| Problem to solve |
Copy every line of the data below exactly as given, except for the pictures.

| Records provided |
# # # # # # #
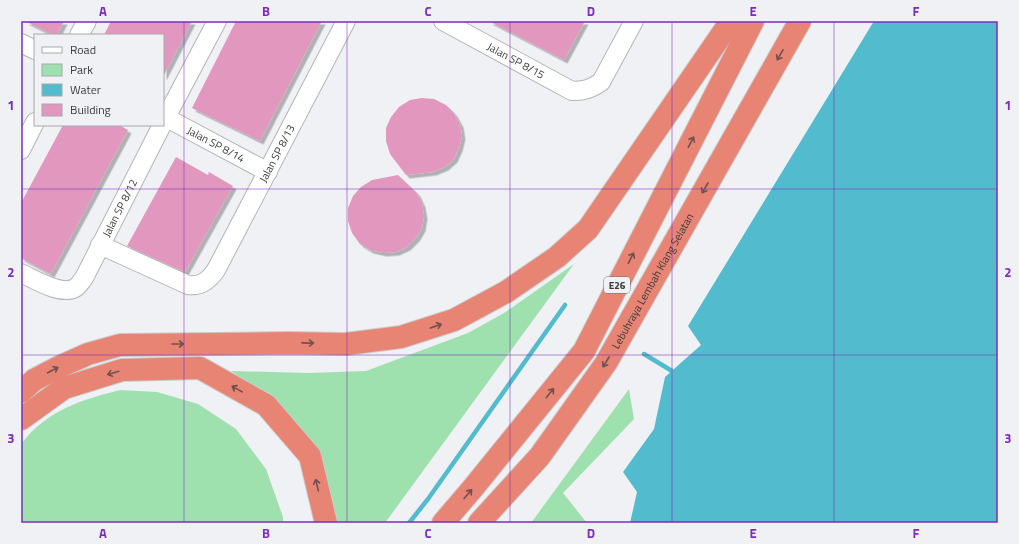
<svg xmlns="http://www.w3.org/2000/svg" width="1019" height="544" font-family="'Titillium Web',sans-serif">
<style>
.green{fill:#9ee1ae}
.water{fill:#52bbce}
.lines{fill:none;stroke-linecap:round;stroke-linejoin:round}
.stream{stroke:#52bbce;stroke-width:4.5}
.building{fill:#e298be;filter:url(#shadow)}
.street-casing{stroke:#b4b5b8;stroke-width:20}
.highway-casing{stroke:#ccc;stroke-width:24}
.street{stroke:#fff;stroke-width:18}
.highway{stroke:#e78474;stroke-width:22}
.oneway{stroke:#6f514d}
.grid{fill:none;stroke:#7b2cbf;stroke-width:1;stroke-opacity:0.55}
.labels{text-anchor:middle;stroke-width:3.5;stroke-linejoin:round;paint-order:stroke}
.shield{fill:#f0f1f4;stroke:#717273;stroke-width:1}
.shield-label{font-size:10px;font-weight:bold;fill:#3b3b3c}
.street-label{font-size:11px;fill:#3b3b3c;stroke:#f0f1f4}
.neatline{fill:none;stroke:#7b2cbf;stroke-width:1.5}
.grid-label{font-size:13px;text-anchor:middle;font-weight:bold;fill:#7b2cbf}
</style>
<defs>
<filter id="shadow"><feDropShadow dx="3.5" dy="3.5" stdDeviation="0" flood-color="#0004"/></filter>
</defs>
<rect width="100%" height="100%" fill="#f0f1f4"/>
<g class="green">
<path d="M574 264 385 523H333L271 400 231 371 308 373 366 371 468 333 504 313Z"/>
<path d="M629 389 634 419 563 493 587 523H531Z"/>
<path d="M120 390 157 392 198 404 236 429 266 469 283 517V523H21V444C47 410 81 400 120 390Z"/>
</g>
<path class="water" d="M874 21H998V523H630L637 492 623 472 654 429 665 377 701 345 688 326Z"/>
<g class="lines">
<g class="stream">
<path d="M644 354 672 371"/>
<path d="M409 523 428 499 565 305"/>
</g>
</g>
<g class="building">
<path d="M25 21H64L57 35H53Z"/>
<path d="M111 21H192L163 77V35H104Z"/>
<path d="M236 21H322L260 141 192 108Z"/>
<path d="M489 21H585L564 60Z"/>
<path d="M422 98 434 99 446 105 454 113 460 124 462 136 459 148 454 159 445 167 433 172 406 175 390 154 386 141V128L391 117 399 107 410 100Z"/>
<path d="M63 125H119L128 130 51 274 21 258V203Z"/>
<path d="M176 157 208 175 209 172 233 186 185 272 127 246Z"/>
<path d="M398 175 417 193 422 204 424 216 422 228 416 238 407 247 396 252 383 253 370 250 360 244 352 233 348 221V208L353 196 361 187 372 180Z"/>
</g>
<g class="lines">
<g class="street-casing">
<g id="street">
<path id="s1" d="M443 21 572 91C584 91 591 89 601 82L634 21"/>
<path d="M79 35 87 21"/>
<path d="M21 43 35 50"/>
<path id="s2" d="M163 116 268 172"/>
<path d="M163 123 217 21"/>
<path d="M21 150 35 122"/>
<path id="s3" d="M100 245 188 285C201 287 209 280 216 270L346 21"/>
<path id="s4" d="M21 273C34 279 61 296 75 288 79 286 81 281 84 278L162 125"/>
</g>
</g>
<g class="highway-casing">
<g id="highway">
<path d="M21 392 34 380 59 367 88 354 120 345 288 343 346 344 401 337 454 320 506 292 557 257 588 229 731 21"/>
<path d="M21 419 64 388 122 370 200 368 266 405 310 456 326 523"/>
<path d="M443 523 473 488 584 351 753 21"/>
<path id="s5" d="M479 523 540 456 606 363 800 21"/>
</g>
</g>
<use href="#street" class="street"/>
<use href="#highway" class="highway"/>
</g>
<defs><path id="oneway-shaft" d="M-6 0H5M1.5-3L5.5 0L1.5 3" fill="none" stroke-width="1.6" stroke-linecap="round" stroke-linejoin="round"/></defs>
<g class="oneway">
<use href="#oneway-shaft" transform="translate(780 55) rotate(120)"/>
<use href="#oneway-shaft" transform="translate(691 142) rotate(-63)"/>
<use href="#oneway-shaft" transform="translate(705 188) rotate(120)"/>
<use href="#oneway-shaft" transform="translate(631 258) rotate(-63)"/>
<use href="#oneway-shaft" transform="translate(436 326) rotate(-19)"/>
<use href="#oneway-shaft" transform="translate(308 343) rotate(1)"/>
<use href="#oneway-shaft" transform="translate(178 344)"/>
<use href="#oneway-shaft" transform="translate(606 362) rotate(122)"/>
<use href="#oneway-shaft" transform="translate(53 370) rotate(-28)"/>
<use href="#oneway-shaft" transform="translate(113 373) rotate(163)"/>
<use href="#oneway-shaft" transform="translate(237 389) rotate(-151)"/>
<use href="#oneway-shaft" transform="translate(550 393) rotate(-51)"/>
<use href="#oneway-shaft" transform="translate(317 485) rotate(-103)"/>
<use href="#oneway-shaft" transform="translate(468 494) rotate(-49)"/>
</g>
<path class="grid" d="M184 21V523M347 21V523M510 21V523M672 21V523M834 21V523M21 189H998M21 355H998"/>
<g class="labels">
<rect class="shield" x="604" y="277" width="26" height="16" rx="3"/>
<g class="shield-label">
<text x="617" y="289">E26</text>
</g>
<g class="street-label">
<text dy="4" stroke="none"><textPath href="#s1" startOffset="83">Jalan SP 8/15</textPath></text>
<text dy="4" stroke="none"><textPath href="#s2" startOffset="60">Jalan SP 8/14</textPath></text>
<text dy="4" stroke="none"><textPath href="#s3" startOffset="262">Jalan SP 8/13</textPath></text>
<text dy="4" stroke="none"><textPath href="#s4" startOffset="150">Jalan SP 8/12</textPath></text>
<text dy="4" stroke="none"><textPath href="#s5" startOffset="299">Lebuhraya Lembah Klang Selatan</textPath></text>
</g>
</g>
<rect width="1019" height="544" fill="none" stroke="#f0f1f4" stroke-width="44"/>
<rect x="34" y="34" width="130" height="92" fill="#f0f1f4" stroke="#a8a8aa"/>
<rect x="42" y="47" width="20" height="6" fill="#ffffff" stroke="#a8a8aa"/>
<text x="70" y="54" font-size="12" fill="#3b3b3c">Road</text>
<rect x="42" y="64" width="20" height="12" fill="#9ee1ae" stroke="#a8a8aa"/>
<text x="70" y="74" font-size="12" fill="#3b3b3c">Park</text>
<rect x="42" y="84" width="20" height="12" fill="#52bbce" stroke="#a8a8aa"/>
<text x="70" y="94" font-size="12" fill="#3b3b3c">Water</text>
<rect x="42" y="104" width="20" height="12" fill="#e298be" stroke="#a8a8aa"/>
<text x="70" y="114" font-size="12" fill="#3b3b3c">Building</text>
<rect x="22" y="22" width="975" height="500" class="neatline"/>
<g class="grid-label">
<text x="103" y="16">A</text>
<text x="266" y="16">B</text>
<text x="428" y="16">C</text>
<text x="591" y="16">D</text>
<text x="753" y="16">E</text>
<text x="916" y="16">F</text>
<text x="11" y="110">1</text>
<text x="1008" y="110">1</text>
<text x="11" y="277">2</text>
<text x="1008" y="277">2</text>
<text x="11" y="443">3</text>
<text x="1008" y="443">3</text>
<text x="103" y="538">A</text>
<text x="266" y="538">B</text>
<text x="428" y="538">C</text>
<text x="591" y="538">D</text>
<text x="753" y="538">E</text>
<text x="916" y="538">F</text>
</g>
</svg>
# # # # # # #
| Response below |
<svg xmlns="http://www.w3.org/2000/svg" width="1019" height="544" font-family="'Titillium Web',sans-serif">
<style>
.green{fill:#9ee1ae}
.water{fill:#52bbce}
.lines{fill:none;stroke-linecap:round;stroke-linejoin:round}
.stream{stroke:#52bbce;stroke-width:4.5}
.building{fill:#e298be;filter:url(#shadow)}
.street-casing{stroke:#b4b5b8;stroke-width:20}
.highway-casing{stroke:#ccc;stroke-width:24}
.street{stroke:#fff;stroke-width:18}
.highway{stroke:#e78474;stroke-width:22}
.oneway{stroke:#6f514d}
.grid{fill:none;stroke:#7b2cbf;stroke-width:1;stroke-opacity:0.55}
.labels{text-anchor:middle;stroke-width:3.5;stroke-linejoin:round;paint-order:stroke}
.shield{fill:#f0f1f4;stroke:#717273;stroke-width:1}
.shield-label{font-size:10px;font-weight:bold;fill:#3b3b3c}
.street-label{font-size:11px;fill:#3b3b3c;stroke:#f0f1f4}
.neatline{fill:none;stroke:#7b2cbf;stroke-width:1.5}
.grid-label{font-size:13px;text-anchor:middle;font-weight:bold;fill:#7b2cbf}
</style>
<defs>
<filter id="shadow"><feDropShadow dx="3.5" dy="3.5" stdDeviation="0" flood-color="#0004"/></filter>
</defs>
<rect width="100%" height="100%" fill="#f0f1f4"/>
<g class="green">
<path d="M574 264 385 523H333L271 400 231 371 308 373 366 371 468 333 504 313Z"/>
<path d="M629 389 634 419 563 493 587 523H531Z"/>
<path d="M120 390 157 392 198 404 236 429 266 469 283 517V523H21V444C47 410 81 400 120 390Z"/>
</g>
<path class="water" d="M874 21H998V523H630L637 492 623 472 654 429 665 377 701 345 688 326Z"/>
<g class="lines">
<g class="stream">
<path d="M644 354 672 371"/>
<path d="M409 523 428 499 565 305"/>
</g>
</g>
<g class="building">
<path d="M25 21H64L57 35H53Z"/>
<path d="M111 21H192L163 77V35H104Z"/>
<path d="M236 21H322L260 141 192 108Z"/>
<path d="M489 21H585L564 60Z"/>
<path d="M422 98 434 99 446 105 454 113 460 124 462 136 459 148 454 159 445 167 433 172 406 175 390 154 386 141V128L391 117 399 107 410 100Z"/>
<path d="M63 125H119L128 130 51 274 21 258V203Z"/>
<path d="M176 157 208 175 209 172 233 186 185 272 127 246Z"/>
<path d="M398 175 417 193 422 204 424 216 422 228 416 238 407 247 396 252 383 253 370 250 360 244 352 233 348 221V208L353 196 361 187 372 180Z"/>
</g>
<g class="lines">
<g class="street-casing">
<g id="street">
<path id="s1" d="M443 21 572 91C584 91 591 89 601 82L634 21"/>
<path d="M79 35 87 21"/>
<path d="M21 43 35 50"/>
<path id="s2" d="M163 116 268 172"/>
<path d="M163 123 217 21"/>
<path d="M21 150 35 122"/>
<path id="s3" d="M100 245 188 285C201 287 209 280 216 270L346 21"/>
<path id="s4" d="M21 273C34 279 61 296 75 288 79 286 81 281 84 278L162 125"/>
</g>
</g>
<g class="highway-casing">
<g id="highway">
<path d="M21 392 34 380 59 367 88 354 120 345 288 343 346 344 401 337 454 320 506 292 557 257 588 229 731 21"/>
<path d="M21 419 64 388 122 370 200 368 266 405 310 456 326 523"/>
<path d="M443 523 473 488 584 351 753 21"/>
<path id="s5" d="M479 523 540 456 606 363 800 21"/>
</g>
</g>
<use href="#street" class="street"/>
<use href="#highway" class="highway"/>
</g>
<defs><path id="oneway-shaft" d="M-6 0H5M1.5-3L5.5 0L1.5 3" fill="none" stroke-width="1.6" stroke-linecap="round" stroke-linejoin="round"/></defs>
<g class="oneway">
<use href="#oneway-shaft" transform="translate(780 55) rotate(120)"/>
<use href="#oneway-shaft" transform="translate(691 142) rotate(-63)"/>
<use href="#oneway-shaft" transform="translate(705 188) rotate(120)"/>
<use href="#oneway-shaft" transform="translate(631 258) rotate(-63)"/>
<use href="#oneway-shaft" transform="translate(436 326) rotate(-19)"/>
<use href="#oneway-shaft" transform="translate(308 343) rotate(1)"/>
<use href="#oneway-shaft" transform="translate(178 344)"/>
<use href="#oneway-shaft" transform="translate(606 362) rotate(122)"/>
<use href="#oneway-shaft" transform="translate(53 370) rotate(-28)"/>
<use href="#oneway-shaft" transform="translate(113 373) rotate(163)"/>
<use href="#oneway-shaft" transform="translate(237 389) rotate(-151)"/>
<use href="#oneway-shaft" transform="translate(550 393) rotate(-51)"/>
<use href="#oneway-shaft" transform="translate(317 485) rotate(-103)"/>
<use href="#oneway-shaft" transform="translate(468 494) rotate(-49)"/>
</g>
<path class="grid" d="M184 21V523M347 21V523M510 21V523M672 21V523M834 21V523M21 189H998M21 355H998"/>
<g class="labels">
<rect class="shield" x="604" y="277" width="26" height="16" rx="3"/>
<g class="shield-label">
<text x="617" y="289">E26</text>
</g>
<g class="street-label">
<text dy="4" stroke="none"><textPath href="#s1" startOffset="83">Jalan SP 8/15</textPath></text>
<text dy="4" stroke="none"><textPath href="#s2" startOffset="60">Jalan SP 8/14</textPath></text>
<text dy="4" stroke="none"><textPath href="#s3" startOffset="262">Jalan SP 8/13</textPath></text>
<text dy="4" stroke="none"><textPath href="#s4" startOffset="150">Jalan SP 8/12</textPath></text>
<text dy="4" stroke="none"><textPath href="#s5" startOffset="299">Lebuhraya Lembah Klang Selatan</textPath></text>
</g>
</g>
<rect width="1019" height="544" fill="none" stroke="#f0f1f4" stroke-width="44"/>
<rect x="34" y="34" width="130" height="92" fill="#f0f1f4" stroke="#a8a8aa"/>
<rect x="42" y="47" width="20" height="6" fill="#ffffff" stroke="#a8a8aa"/>
<text x="70" y="54" font-size="12" fill="#3b3b3c">Road</text>
<rect x="42" y="64" width="20" height="12" fill="#9ee1ae" stroke="#a8a8aa"/>
<text x="70" y="74" font-size="12" fill="#3b3b3c">Park</text>
<rect x="42" y="84" width="20" height="12" fill="#52bbce" stroke="#a8a8aa"/>
<text x="70" y="94" font-size="12" fill="#3b3b3c">Water</text>
<rect x="42" y="104" width="20" height="12" fill="#e298be" stroke="#a8a8aa"/>
<text x="70" y="114" font-size="12" fill="#3b3b3c">Building</text>
<rect x="22" y="22" width="975" height="500" class="neatline"/>
<g class="grid-label">
<text x="103" y="16">A</text>
<text x="266" y="16">B</text>
<text x="428" y="16">C</text>
<text x="591" y="16">D</text>
<text x="753" y="16">E</text>
<text x="916" y="16">F</text>
<text x="11" y="110">1</text>
<text x="1008" y="110">1</text>
<text x="11" y="277">2</text>
<text x="1008" y="277">2</text>
<text x="11" y="443">3</text>
<text x="1008" y="443">3</text>
<text x="103" y="538">A</text>
<text x="266" y="538">B</text>
<text x="428" y="538">C</text>
<text x="591" y="538">D</text>
<text x="753" y="538">E</text>
<text x="916" y="538">F</text>
</g>
</svg>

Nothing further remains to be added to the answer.